Apportant quelques modifications à la nouvelle originelle (le prénom du héros George sera substitué par John, l’insertion des lunettes qui permettent de rentrer en contact avec le monde réel), Carpenter accentue la différenciation entre le héros paumé et le monde au sein duquel il évolue. John Nada, dont le prénom et le nom témoignent de son anonymat, est un personnage marginal évoluant tant bien que mal dans un univers qu’il ne comprend pas mais apprécie naïvement, bercé par les illusions des discours bien pensants de l’époque. Nada aime l’Amérique, celle-là même sui le rejette en le refoule au statut de paria. Cette Amérique tendance Reagan dominée par les idéologies capitalistes et mondialistes, cette Amérique qui condamne ses habitants à évoluer aveuglément tels des moutons écervelés qui suivent le troupeau. Les dirigeants discourent et les citoyens approuvent sans chercher à comprendre les messages dissimulés derrière ces discours dithyrambiques, messages formidablement illustrés par ceux auxquels est confronté John après qu’il a chaussé les lunettes.

La découverte des lunettes, symbole de la vue recouvrée, constitue un tournant décisif dans la vie de ce va-nu-pieds sociétal. Elles lui donnent la possibilité de voir le monde tel qu’il est. Dénué de ses apparences, le monde réel couvre une réalité autre et difficile à concevoir. De vagabond sans personnalité, John Nada devient un révolutionnaire qui n’hésite pas à flinguer à tout va les créatures qui dominent l’univers qu’il chérit.

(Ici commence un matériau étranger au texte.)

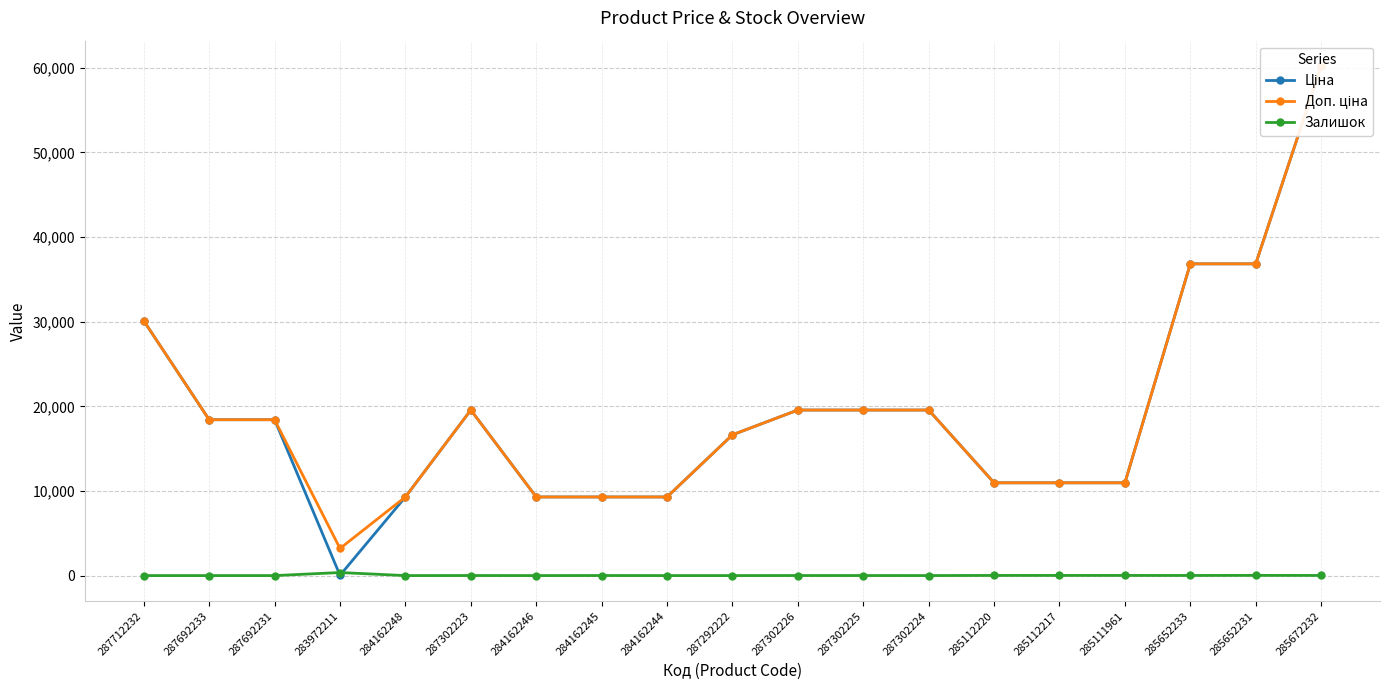

Which category has the highest value across all series?

285672232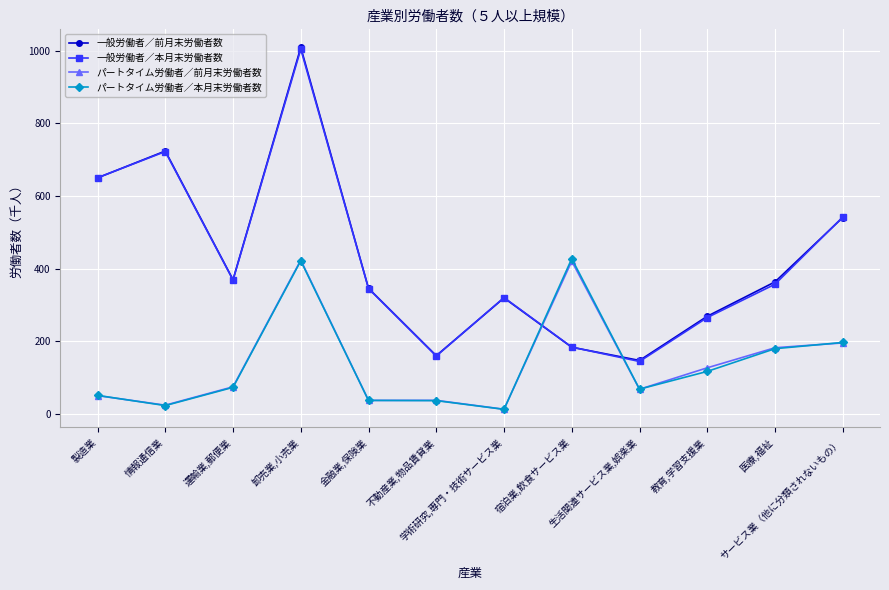

At how many categories does at least one series exceed 460?

4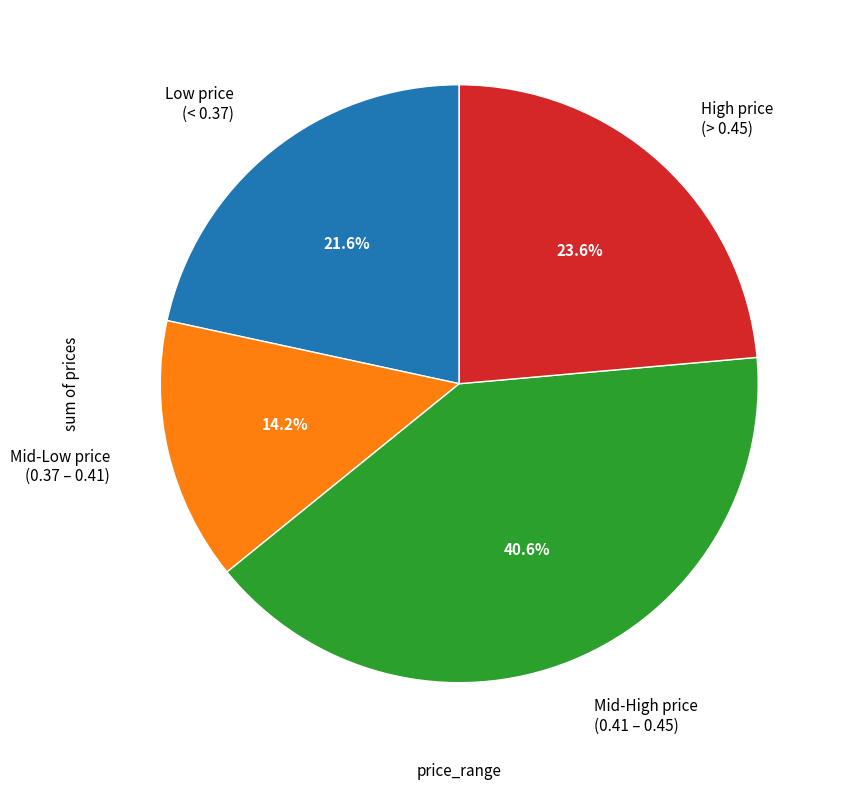

Is there a majority slice in this chart?

No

Faisant irruption dans une banque, le guérillero bute les aliens avec pour seule sommation une phrase inoubliable à la manière d’un Snake Plissken. La métamorphose du héros est sans faux pli de même que l’introduction de son acolyte Frank avec lequel il s’adonnera à une lutte mémorable longue de six minutes, hommage aux matchs de catch pour lesquels Carpenter nourrit une véritable passion. Le métrage déroule son intrigue de la plus belle des manières, ne permettant jamais à l’ennui de s’immiscer, pour mener le spectateur vers un final dantesque.

Soutenu par un score lancinant qui accentue la lenteur rythmique de l’ensemble, Invasion Los Angeles tangue continuellement entre l’atmosphère pesante apocalyptique et les pétarades jouissives des action movies. Fréquemment reléguée au second plan dans la carrière de Big John, l’œuvre n’en est pas moins l’une de ses plus flagrantes réussites qui ne dénote aucunement avec le reste de sa filmo.